Supplied material –
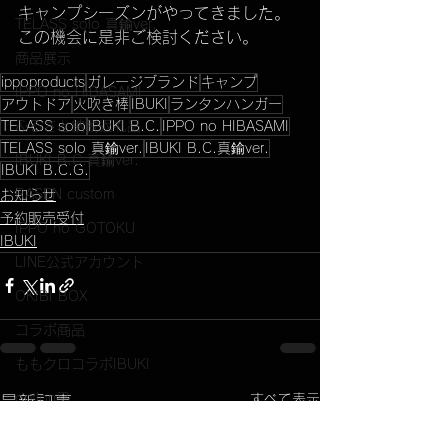
キャンプシーズンがやってきました。
TELASS solo 真鍮ver.
この機会に是非ご検討ください。
商品展示
ippoproducts
ガレージブランド
キャンプ
IPPO no HIBASAMI
アウトドア
火吹き棒
IBUKI
ランタンハンガー
TELASS solo
IBUKI B.C.
IPPO no HIBASAMI
ふるさと納税返礼品
TELASS solo 真鍮ver.
IBUKI B.C.真鍮ver.
IBUKI B.C.真鍮ver.
IBUKI B.C.G.
RASEN custom
お知らせ
予約販売受付
IPPO no GOTOKU
IBUKI
LINE公式アカウント
OKIBI BOX
コラボ商品
ももクロコラボIBUKI
option品
すべて表示
最新記事
取り扱い店舗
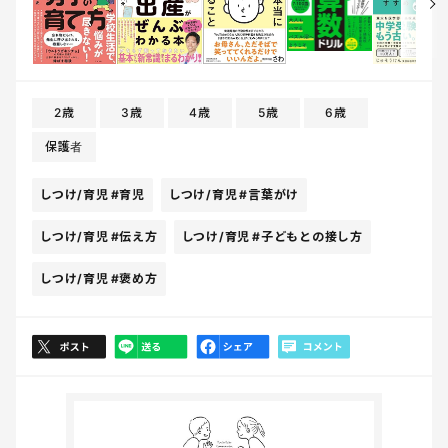
2歳
3歳
4歳
5歳
6歳
保護者
しつけ/育児
#育児
しつけ/育児
#言葉がけ
しつけ/育児
#伝え方
しつけ/育児
#子どもとの接し方
しつけ/育児
#褒め方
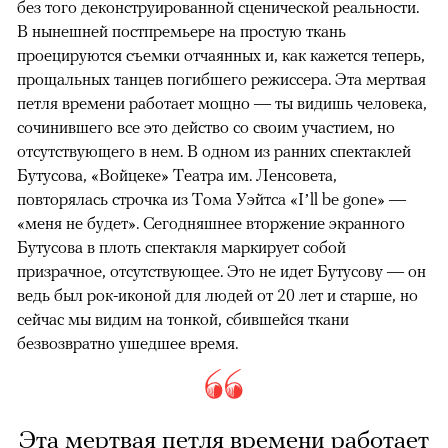
без того деконструированной сценической реальности.
В нынешней постпремьере на простую ткань
проецируются съемки отчаянных и, как кажется теперь,
прощальных танцев погибшего режиссера. Эта мертвая
петля времени работает мощно — ты видишь человека,
сочинившего все это действо со своим участием, но
отсутствующего в нем. В одном из ранних спектаклей
Бутусова, «Войцеке» Театра им. Ленсовета,
повторялась строчка из Тома Уэйтса «I’ll be gone» —
«меня не будет». Сегодняшнее вторжение экранного
Бутусова в плоть спектакля маркирует собой
призрачное, отсутствующее. Это не идет Бутусову — он
ведь был рок-иконой для людей от 20 лет и старше, но
сейчас мы видим на тонкой, сбившейся ткани
безвозвратно ушедшее время.
Эта мертвая петля времени работает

Task description –
Write out all the text read from the data above, line for line and without changes, and leave the pictures out of your answer.

Answer box –
キャンプシーズンがやってきました。
TELASS solo 真鍮ver.
この機会に是非ご検討ください。
商品展示
ippoproducts
ガレージブランド
キャンプ
IPPO no HIBASAMI
アウトドア
火吹き棒
IBUKI
ランタンハンガー
TELASS solo
IBUKI B.C.
IPPO no HIBASAMI
ふるさと納税返礼品
TELASS solo 真鍮ver.
IBUKI B.C.真鍮ver.
IBUKI B.C.真鍮ver.
IBUKI B.C.G.
RASEN custom
お知らせ
予約販売受付
IPPO no GOTOKU
IBUKI
LINE公式アカウント
OKIBI BOX
コラボ商品
ももクロコラボIBUKI
option品
すべて表示
最新記事
取り扱い店舗
2歳
3歳
4歳
5歳
6歳
保護者
しつけ/育児
#育児
しつけ/育児
#言葉がけ
しつけ/育児
#伝え方
しつけ/育児
#子どもとの接し方
しつけ/育児
#褒め方
без того деконструированной сценической реальности.
В нынешней постпремьере на простую ткань
проецируются съемки отчаянных и, как кажется теперь,
прощальных танцев погибшего режиссера. Эта мертвая
петля времени работает мощно — ты видишь человека,
сочинившего все это действо со своим участием, но
отсутствующего в нем. В одном из ранних спектаклей
Бутусова, «Войцеке» Театра им. Ленсовета,
повторялась строчка из Тома Уэйтса «I’ll be gone» —
«меня не будет». Сегодняшнее вторжение экранного
Бутусова в плоть спектакля маркирует собой
призрачное, отсутствующее. Это не идет Бутусову — он
ведь был рок-иконой для людей от 20 лет и старше, но
сейчас мы видим на тонкой, сбившейся ткани
безвозвратно ушедшее время.
Эта мертвая петля времени работает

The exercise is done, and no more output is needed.